Return every line of each record below character for character, without changing anything.

------------------------------------------------

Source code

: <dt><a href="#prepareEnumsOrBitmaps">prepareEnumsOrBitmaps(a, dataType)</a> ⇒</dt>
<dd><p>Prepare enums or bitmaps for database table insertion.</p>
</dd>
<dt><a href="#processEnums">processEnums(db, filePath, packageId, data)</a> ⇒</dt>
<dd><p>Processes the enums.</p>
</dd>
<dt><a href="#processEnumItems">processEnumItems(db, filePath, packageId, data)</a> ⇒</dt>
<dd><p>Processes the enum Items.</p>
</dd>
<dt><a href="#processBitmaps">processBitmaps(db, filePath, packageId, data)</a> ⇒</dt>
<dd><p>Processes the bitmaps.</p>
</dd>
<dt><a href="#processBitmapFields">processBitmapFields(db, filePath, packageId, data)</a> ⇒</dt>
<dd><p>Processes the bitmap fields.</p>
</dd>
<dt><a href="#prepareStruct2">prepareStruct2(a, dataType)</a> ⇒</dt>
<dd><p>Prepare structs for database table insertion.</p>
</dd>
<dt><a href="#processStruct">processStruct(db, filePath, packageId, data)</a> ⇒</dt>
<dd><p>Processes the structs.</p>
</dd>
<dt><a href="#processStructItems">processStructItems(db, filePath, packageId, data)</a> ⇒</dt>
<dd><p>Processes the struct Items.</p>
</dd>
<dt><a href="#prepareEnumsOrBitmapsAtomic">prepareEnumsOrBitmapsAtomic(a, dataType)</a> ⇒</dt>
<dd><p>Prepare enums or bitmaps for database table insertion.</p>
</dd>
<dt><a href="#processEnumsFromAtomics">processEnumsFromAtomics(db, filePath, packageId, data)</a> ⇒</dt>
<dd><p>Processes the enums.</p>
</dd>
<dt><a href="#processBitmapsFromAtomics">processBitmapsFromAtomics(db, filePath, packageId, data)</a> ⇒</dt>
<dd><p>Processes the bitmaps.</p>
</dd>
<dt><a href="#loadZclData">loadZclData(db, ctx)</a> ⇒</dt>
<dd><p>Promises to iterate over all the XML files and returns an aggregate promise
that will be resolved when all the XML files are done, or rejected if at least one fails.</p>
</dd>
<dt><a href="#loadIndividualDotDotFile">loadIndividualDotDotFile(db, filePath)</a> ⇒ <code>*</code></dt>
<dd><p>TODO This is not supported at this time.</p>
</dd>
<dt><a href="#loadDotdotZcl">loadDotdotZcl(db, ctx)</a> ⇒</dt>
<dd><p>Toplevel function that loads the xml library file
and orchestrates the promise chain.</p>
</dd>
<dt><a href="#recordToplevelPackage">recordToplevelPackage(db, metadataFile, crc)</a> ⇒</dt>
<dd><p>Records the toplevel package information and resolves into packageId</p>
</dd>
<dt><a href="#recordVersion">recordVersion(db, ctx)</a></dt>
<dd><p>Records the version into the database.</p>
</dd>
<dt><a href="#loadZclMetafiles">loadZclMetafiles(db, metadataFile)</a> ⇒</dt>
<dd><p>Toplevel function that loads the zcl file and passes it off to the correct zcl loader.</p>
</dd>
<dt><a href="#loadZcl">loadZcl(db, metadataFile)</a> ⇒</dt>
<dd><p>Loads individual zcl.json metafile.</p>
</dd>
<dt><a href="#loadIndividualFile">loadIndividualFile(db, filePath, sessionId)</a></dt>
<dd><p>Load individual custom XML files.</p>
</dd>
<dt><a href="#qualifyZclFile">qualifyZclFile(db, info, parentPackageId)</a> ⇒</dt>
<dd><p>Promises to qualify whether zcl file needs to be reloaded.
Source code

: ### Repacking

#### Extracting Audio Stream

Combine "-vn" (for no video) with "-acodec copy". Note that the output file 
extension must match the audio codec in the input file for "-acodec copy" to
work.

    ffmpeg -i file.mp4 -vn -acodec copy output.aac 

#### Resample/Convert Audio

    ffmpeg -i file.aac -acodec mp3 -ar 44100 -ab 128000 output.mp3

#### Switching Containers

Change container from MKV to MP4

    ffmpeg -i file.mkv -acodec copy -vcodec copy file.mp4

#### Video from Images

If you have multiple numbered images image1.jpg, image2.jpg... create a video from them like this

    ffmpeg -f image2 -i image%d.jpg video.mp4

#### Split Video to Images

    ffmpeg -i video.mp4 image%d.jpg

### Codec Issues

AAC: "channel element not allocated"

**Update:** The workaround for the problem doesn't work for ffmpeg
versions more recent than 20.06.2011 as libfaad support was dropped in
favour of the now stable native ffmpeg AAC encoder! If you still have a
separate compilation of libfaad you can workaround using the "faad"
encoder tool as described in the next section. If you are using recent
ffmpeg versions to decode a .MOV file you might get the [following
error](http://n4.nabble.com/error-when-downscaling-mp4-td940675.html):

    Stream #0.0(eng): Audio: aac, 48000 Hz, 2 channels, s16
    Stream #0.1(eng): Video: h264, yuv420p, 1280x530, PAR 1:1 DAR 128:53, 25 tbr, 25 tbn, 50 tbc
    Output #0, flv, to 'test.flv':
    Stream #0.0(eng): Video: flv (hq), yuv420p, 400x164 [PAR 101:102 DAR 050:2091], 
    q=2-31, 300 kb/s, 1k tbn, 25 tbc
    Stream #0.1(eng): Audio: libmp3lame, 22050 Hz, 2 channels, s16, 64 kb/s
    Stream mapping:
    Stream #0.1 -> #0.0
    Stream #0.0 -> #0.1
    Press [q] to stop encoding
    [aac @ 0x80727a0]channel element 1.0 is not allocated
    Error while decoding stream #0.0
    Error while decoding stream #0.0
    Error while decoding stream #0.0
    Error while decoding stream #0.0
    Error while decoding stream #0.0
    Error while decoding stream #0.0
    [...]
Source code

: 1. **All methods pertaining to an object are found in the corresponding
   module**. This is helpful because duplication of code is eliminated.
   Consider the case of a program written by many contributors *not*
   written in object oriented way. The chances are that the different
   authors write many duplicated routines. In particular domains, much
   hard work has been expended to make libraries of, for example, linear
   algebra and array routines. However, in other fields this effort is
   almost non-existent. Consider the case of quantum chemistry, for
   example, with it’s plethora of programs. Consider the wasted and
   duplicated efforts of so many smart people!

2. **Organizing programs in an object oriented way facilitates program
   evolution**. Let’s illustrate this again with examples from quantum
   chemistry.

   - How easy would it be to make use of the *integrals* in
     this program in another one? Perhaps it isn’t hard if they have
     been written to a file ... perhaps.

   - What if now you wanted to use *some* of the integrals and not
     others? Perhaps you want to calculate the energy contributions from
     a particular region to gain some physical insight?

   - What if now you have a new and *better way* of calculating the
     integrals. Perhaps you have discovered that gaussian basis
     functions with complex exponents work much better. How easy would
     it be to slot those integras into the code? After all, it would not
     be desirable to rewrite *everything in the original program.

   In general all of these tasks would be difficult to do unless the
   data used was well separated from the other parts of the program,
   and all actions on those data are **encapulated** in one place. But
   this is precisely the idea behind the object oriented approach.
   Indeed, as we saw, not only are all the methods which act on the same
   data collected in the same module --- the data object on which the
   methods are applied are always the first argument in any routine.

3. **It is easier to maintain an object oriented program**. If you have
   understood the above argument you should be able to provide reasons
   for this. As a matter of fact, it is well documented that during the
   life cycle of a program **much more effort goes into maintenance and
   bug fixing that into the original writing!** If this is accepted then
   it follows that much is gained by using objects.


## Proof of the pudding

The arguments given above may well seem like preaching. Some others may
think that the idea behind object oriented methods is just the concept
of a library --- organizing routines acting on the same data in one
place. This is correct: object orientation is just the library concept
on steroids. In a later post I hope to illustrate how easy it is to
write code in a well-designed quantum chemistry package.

------------------------------------------------

**Result**
Source code

: <dt><a href="#prepareEnumsOrBitmaps">prepareEnumsOrBitmaps(a, dataType)</a> ⇒</dt>
<dd><p>Prepare enums or bitmaps for database table insertion.</p>
</dd>
<dt><a href="#processEnums">processEnums(db, filePath, packageId, data)</a> ⇒</dt>
<dd><p>Processes the enums.</p>
</dd>
<dt><a href="#processEnumItems">processEnumItems(db, filePath, packageId, data)</a> ⇒</dt>
<dd><p>Processes the enum Items.</p>
</dd>
<dt><a href="#processBitmaps">processBitmaps(db, filePath, packageId, data)</a> ⇒</dt>
<dd><p>Processes the bitmaps.</p>
</dd>
<dt><a href="#processBitmapFields">processBitmapFields(db, filePath, packageId, data)</a> ⇒</dt>
<dd><p>Processes the bitmap fields.</p>
</dd>
<dt><a href="#prepareStruct2">prepareStruct2(a, dataType)</a> ⇒</dt>
<dd><p>Prepare structs for database table insertion.</p>
</dd>
<dt><a href="#processStruct">processStruct(db, filePath, packageId, data)</a> ⇒</dt>
<dd><p>Processes the structs.</p>
</dd>
<dt><a href="#processStructItems">processStructItems(db, filePath, packageId, data)</a> ⇒</dt>
<dd><p>Processes the struct Items.</p>
</dd>
<dt><a href="#prepareEnumsOrBitmapsAtomic">prepareEnumsOrBitmapsAtomic(a, dataType)</a> ⇒</dt>
<dd><p>Prepare enums or bitmaps for database table insertion.</p>
</dd>
<dt><a href="#processEnumsFromAtomics">processEnumsFromAtomics(db, filePath, packageId, data)</a> ⇒</dt>
<dd><p>Processes the enums.</p>
</dd>
<dt><a href="#processBitmapsFromAtomics">processBitmapsFromAtomics(db, filePath, packageId, data)</a> ⇒</dt>
<dd><p>Processes the bitmaps.</p>
</dd>
<dt><a href="#loadZclData">loadZclData(db, ctx)</a> ⇒</dt>
<dd><p>Promises to iterate over all the XML files and returns an aggregate promise
that will be resolved when all the XML files are done, or rejected if at least one fails.</p>
</dd>
<dt><a href="#loadIndividualDotDotFile">loadIndividualDotDotFile(db, filePath)</a> ⇒ <code>*</code></dt>
<dd><p>TODO This is not supported at this time.</p>
</dd>
<dt><a href="#loadDotdotZcl">loadDotdotZcl(db, ctx)</a> ⇒</dt>
<dd><p>Toplevel function that loads the xml library file
and orchestrates the promise chain.</p>
</dd>
<dt><a href="#recordToplevelPackage">recordToplevelPackage(db, metadataFile, crc)</a> ⇒</dt>
<dd><p>Records the toplevel package information and resolves into packageId</p>
</dd>
<dt><a href="#recordVersion">recordVersion(db, ctx)</a></dt>
<dd><p>Records the version into the database.</p>
</dd>
<dt><a href="#loadZclMetafiles">loadZclMetafiles(db, metadataFile)</a> ⇒</dt>
<dd><p>Toplevel function that loads the zcl file and passes it off to the correct zcl loader.</p>
</dd>
<dt><a href="#loadZcl">loadZcl(db, metadataFile)</a> ⇒</dt>
<dd><p>Loads individual zcl.json metafile.</p>
</dd>
<dt><a href="#loadIndividualFile">loadIndividualFile(db, filePath, sessionId)</a></dt>
<dd><p>Load individual custom XML files.</p>
</dd>
<dt><a href="#qualifyZclFile">qualifyZclFile(db, info, parentPackageId)</a> ⇒</dt>
<dd><p>Promises to qualify whether zcl file needs to be reloaded.
Source code

: ### Repacking

#### Extracting Audio Stream

Combine "-vn" (for no video) with "-acodec copy". Note that the output file 
extension must match the audio codec in the input file for "-acodec copy" to
work.

    ffmpeg -i file.mp4 -vn -acodec copy output.aac 

#### Resample/Convert Audio

    ffmpeg -i file.aac -acodec mp3 -ar 44100 -ab 128000 output.mp3

#### Switching Containers

Change container from MKV to MP4

    ffmpeg -i file.mkv -acodec copy -vcodec copy file.mp4

#### Video from Images

If you have multiple numbered images image1.jpg, image2.jpg... create a video from them like this

    ffmpeg -f image2 -i image%d.jpg video.mp4

#### Split Video to Images

    ffmpeg -i video.mp4 image%d.jpg

### Codec Issues

AAC: "channel element not allocated"

**Update:** The workaround for the problem doesn't work for ffmpeg
versions more recent than 20.06.2011 as libfaad support was dropped in
favour of the now stable native ffmpeg AAC encoder! If you still have a
separate compilation of libfaad you can workaround using the "faad"
encoder tool as described in the next section. If you are using recent
ffmpeg versions to decode a .MOV file you might get the [following
error](http://n4.nabble.com/error-when-downscaling-mp4-td940675.html):

    Stream #0.0(eng): Audio: aac, 48000 Hz, 2 channels, s16
    Stream #0.1(eng): Video: h264, yuv420p, 1280x530, PAR 1:1 DAR 128:53, 25 tbr, 25 tbn, 50 tbc
    Output #0, flv, to 'test.flv':
    Stream #0.0(eng): Video: flv (hq), yuv420p, 400x164 [PAR 101:102 DAR 050:2091], 
    q=2-31, 300 kb/s, 1k tbn, 25 tbc
    Stream #0.1(eng): Audio: libmp3lame, 22050 Hz, 2 channels, s16, 64 kb/s
    Stream mapping:
    Stream #0.1 -> #0.0
    Stream #0.0 -> #0.1
    Press [q] to stop encoding
    [aac @ 0x80727a0]channel element 1.0 is not allocated
    Error while decoding stream #0.0
    Error while decoding stream #0.0
    Error while decoding stream #0.0
    Error while decoding stream #0.0
    Error while decoding stream #0.0
    Error while decoding stream #0.0
    [...]
Source code

: 1. **All methods pertaining to an object are found in the corresponding
   module**. This is helpful because duplication of code is eliminated.
   Consider the case of a program written by many contributors *not*
   written in object oriented way. The chances are that the different
   authors write many duplicated routines. In particular domains, much
   hard work has been expended to make libraries of, for example, linear
   algebra and array routines. However, in other fields this effort is
   almost non-existent. Consider the case of quantum chemistry, for
   example, with it’s plethora of programs. Consider the wasted and
   duplicated efforts of so many smart people!

2. **Organizing programs in an object oriented way facilitates program
   evolution**. Let’s illustrate this again with examples from quantum
   chemistry.

   - How easy would it be to make use of the *integrals* in
     this program in another one? Perhaps it isn’t hard if they have
     been written to a file ... perhaps.

   - What if now you wanted to use *some* of the integrals and not
     others? Perhaps you want to calculate the energy contributions from
     a particular region to gain some physical insight?

   - What if now you have a new and *better way* of calculating the
     integrals. Perhaps you have discovered that gaussian basis
     functions with complex exponents work much better. How easy would
     it be to slot those integras into the code? After all, it would not
     be desirable to rewrite *everything in the original program.

   In general all of these tasks would be difficult to do unless the
   data used was well separated from the other parts of the program,
   and all actions on those data are **encapulated** in one place. But
   this is precisely the idea behind the object oriented approach.
   Indeed, as we saw, not only are all the methods which act on the same
   data collected in the same module --- the data object on which the
   methods are applied are always the first argument in any routine.

3. **It is easier to maintain an object oriented program**. If you have
   understood the above argument you should be able to provide reasons
   for this. As a matter of fact, it is well documented that during the
   life cycle of a program **much more effort goes into maintenance and
   bug fixing that into the original writing!** If this is accepted then
   it follows that much is gained by using objects.


## Proof of the pudding

The arguments given above may well seem like preaching. Some others may
think that the idea behind object oriented methods is just the concept
of a library --- organizing routines acting on the same data in one
place. This is correct: object orientation is just the library concept
on steroids. In a later post I hope to illustrate how easy it is to
write code in a well-designed quantum chemistry package.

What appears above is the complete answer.